她一脚踏出,便悬空在那里。只要再踏出一步,便会踏空,然后掉下去。

她也真的这么做了。

风在耳边响过,衣袂猎猎迎风。

她闭上了眼。

御剑术!

破牙祭出,瞬间暴涨三米有余,易熠轻飘飘落在剑上。

“起!”

一声清喝,飞剑稳稳飞了起来,将她再度送回悬崖之上。

右手伸出,“收。
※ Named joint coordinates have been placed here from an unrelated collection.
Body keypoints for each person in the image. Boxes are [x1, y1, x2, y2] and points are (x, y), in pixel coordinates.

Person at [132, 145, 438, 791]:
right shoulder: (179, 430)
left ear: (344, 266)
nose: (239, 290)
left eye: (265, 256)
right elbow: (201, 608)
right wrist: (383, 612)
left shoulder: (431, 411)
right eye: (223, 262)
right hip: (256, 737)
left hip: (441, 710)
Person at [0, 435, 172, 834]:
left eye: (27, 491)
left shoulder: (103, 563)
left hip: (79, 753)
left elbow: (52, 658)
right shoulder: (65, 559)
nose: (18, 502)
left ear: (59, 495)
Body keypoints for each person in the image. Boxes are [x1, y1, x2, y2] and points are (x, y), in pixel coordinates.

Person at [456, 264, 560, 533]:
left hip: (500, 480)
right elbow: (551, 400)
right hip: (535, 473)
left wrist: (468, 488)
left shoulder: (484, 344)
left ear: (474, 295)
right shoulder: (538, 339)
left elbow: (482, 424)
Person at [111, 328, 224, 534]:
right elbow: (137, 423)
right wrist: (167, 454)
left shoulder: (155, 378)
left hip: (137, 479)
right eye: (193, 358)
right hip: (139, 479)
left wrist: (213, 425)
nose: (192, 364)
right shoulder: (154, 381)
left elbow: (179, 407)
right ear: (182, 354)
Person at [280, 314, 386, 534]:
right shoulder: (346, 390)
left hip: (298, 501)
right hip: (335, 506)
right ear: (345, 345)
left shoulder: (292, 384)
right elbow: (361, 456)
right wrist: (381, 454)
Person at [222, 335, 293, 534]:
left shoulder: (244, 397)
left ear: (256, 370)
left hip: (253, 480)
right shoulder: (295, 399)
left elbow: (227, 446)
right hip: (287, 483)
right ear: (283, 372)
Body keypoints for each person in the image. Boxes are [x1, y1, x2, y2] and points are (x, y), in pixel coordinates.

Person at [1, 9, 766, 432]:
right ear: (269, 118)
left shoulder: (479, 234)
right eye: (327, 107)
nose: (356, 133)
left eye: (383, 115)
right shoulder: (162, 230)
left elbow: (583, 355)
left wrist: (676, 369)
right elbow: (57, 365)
”

破牙急剧缩小,回到了她的手中。

易熠长吐了口气,御剑术,花了几天时间,总算是学会了。

柳归烟给她的剑诀,最基础的就是这个,再之后俱是一些由浅到深的剑术。

这一年的时间,她可以慢慢琢磨。

冰术,极术,剑术。

一个一个来。

总感觉自己接下来会很忙……

转头欲回屋子,不知想起什么,她忽然抬头,朝山壁上那三个大字看去。

无字崖。

之前只觉这字漂亮,不曾细看。

现如今再看,她竟恍惚觉得这些字竟像是在动,然而,再一眨眼,那字又恢复如初。

易熠摸了摸下巴,若有所思。

最后干脆盘腿坐了下来,眼睛一眨不眨的盯着那三个字。

开始还是平静,渐渐的,那字开始变化。

一笔一划,皆是虚笔。

一横跳出,化利剑。一竖立起,做长盾。

一撇切下,破四方。一捺斜挑,震八荒。

“开!”

那一声,恍若谁的远古之音,意志凛然。

识海一震,神识初起。

心眼开!

嗡!

三千世界,繁华无尽。

她看到琉璃峰上,柳萱蹲在药田边,用小铲将土一块块修平。

她看到白芨在后山,长剑破锋,人如游龙。

她看到天外殿广场,有灵宗弟子练功。大殿门前,樊凡走出,不知说了什么,又转身进去。

她的神识,如初见世界的婴儿,到处游走。

直到停在一座竹林中。

林中有竹屋,门前站着两个女子。